Whisper it in Belfast but sad news for Northern Ireland is great news for Stoke City.
Michael O’Neill has confirmed that he is standing down as international manager to concentrate on club football. It seemed inevitable he would be forced into a decision on now, rather than after the Euro 2020 qualifiers, as the calendar just kept being pushed back. He had always insisted juggling two jobs was not possible in the long-term.
To be fair, no one could question that he hasn’t been fully committed to Stoke over the winter after walking into all the turmoil which had been boiling up for a couple of years – but this is one less big thing for him to worry about.
Stoke have given everyone enough to worry about on their own for long enough!
It has quickly become clear that O’Neill seems like the right man to lead Stoke forward, steadily, when football does come back, whenever that may be. If survival is assured, however that may be, they will be ready for a new chapter, a fresh start.
This might be his first job in English football but he’s still an experienced pair of hands; the right personality with the right credentials.
The hardest thing for any manager is to go into a club which is heading in the wrong direction. When you have been gaining momentum in a bad way, there is an urgency to stop that and push back against the tide.
To do that there will be some decisions that fans won’t see – and might not even like.
When there were defeats in November or December, there will have been a lot who felt that the players needed an earful.
But a good manager will know that there are often reasons why players are not performing, there are relationships that haven’t worked and that you have to create something in that dressing room to get things right. You have to forge a bond.
Screaming the paint from the walls after a deflating loss at Cardiff or Hull would have been the popular option but it probably wouldn’t have had right effect. Far better to build trust.
It is amazing the impact it can have when you know a boss who has faith in your ability and won’t be ripping things up after a bad day.
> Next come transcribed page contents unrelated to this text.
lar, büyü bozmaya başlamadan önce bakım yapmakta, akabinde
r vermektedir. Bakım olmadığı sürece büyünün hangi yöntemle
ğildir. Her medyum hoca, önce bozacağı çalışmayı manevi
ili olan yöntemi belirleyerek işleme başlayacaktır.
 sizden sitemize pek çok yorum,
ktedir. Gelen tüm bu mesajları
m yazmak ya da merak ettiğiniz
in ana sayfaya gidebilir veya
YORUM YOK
I remember Alan Curbishley once telling me that even if there are players at a club who you don’t want, they should never know that. Keep that information away and make sure everyone feels like they’ve got a chance.
When the time comes to move someone on, take it – but until then, you need each player to think they are a part. You never know who you are going to need.
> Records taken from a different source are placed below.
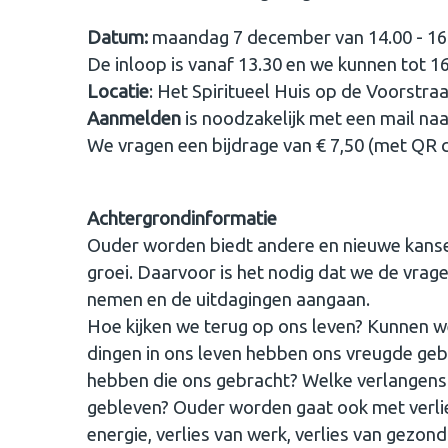
Datum:
maandag 7 december van 14.00 - 16
De inloop is vanaf 13.30 en we kunnen tot 16
Locatie
: Het Spiritueel Huis op de Voorstraa
Aanmelden
is noodzakelijk met een mail 
We vragen een bijdrage van € 7,50 (met QR 
Achtergrondinformatie
Ouder worden biedt andere en nieuwe kansen
groei. Daarvoor is het nodig dat we de vragen
nemen en de uitdagingen aangaan.
Hoe kijken we terug op ons leven? Kunnen w
dingen in ons leven hebben ons vreugde geb
hebben die ons gebracht? Welke verlangens z
gebleven? Ouder worden gaat ook met verlie
energie, verlies van werk, verlies van gezon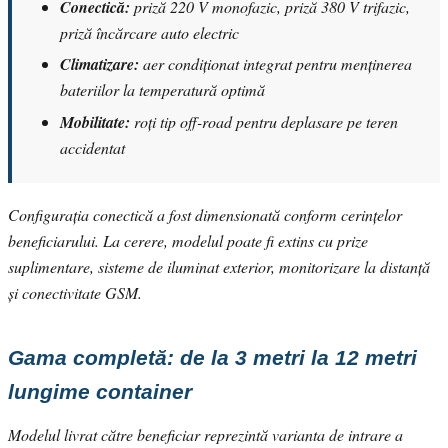
Conectică:
priză 220 V monofazic, priză 380 V trifazic,
priză încărcare auto electric
Climatizare:
aer condiționat integrat pentru menținerea
bateriilor la temperatură optimă
Mobilitate:
roți tip off-road pentru deplasare pe teren
accidentat
Configurația conectică a fost dimensionată conform cerințelor
beneficiarului. La cerere, modelul poate fi extins cu prize
suplimentare, sisteme de iluminat exterior, monitorizare la distanță
și conectivitate GSM.
Gama completă: de la 3 metri la 12 metri
lungime container
Modelul livrat către beneficiar reprezintă varianta de intrare a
Nick Powell is a case in point. He hardly featured in 2019 but has been one of the stars of 2020 as Stoke pulled out of the relegation zone.
He’s obviously a talented lad – you don’t go to Manchester United for nothing – but the key is to find the right environment, the right position for him to prosper.
He must have been walking on air as the games went on, feeling more important and an integral part of the team and that translated into his contribution.
Sometimes players can get down on themselves and lose belief. A good coach will talk about the good things that you can do rather than focus on the negatives – because unless you’re in the top echelon, everyone will have weaknesses.
And that’s what O’Neill has seemed to have done with Tyrese Campbell, to the point where he has kept him at the club when it seemed he was bound for Rangers.
Yes, he’s young and with that you’ll probably get a bit of inconsistency but he’ll have every chance with a manager who believes in him.
If I was a striker, I would it if criticism heading my way was that all I did was score goals. It’s the hardest thing in football and I would rather have that trait in someone than someone who could belt one over an open net from six yards, no matter what else they bring to the party.
It’s been such a long time since Stoke had a striker who scored 15 goals or more and teams who are going to be successful in the Championship need one of those.
It’s sad to think that we don’t know when we’ll get to see goals again.
We keep reading and hearing about dates football could start again… then each day we read and hear the news. It feels like it’s going to be a long time until we see 20 or 30 thousand fans watching matches again.
I hope we can get into a situation when we can get games on behind closed doors just to get the season finish but unfortunately, this virus will dictate times and terms.
It is awkward to talk about leagues and points when there are people dying and thousands of families affected. We are going to have to be patient – and we’ll never take normality for granted again.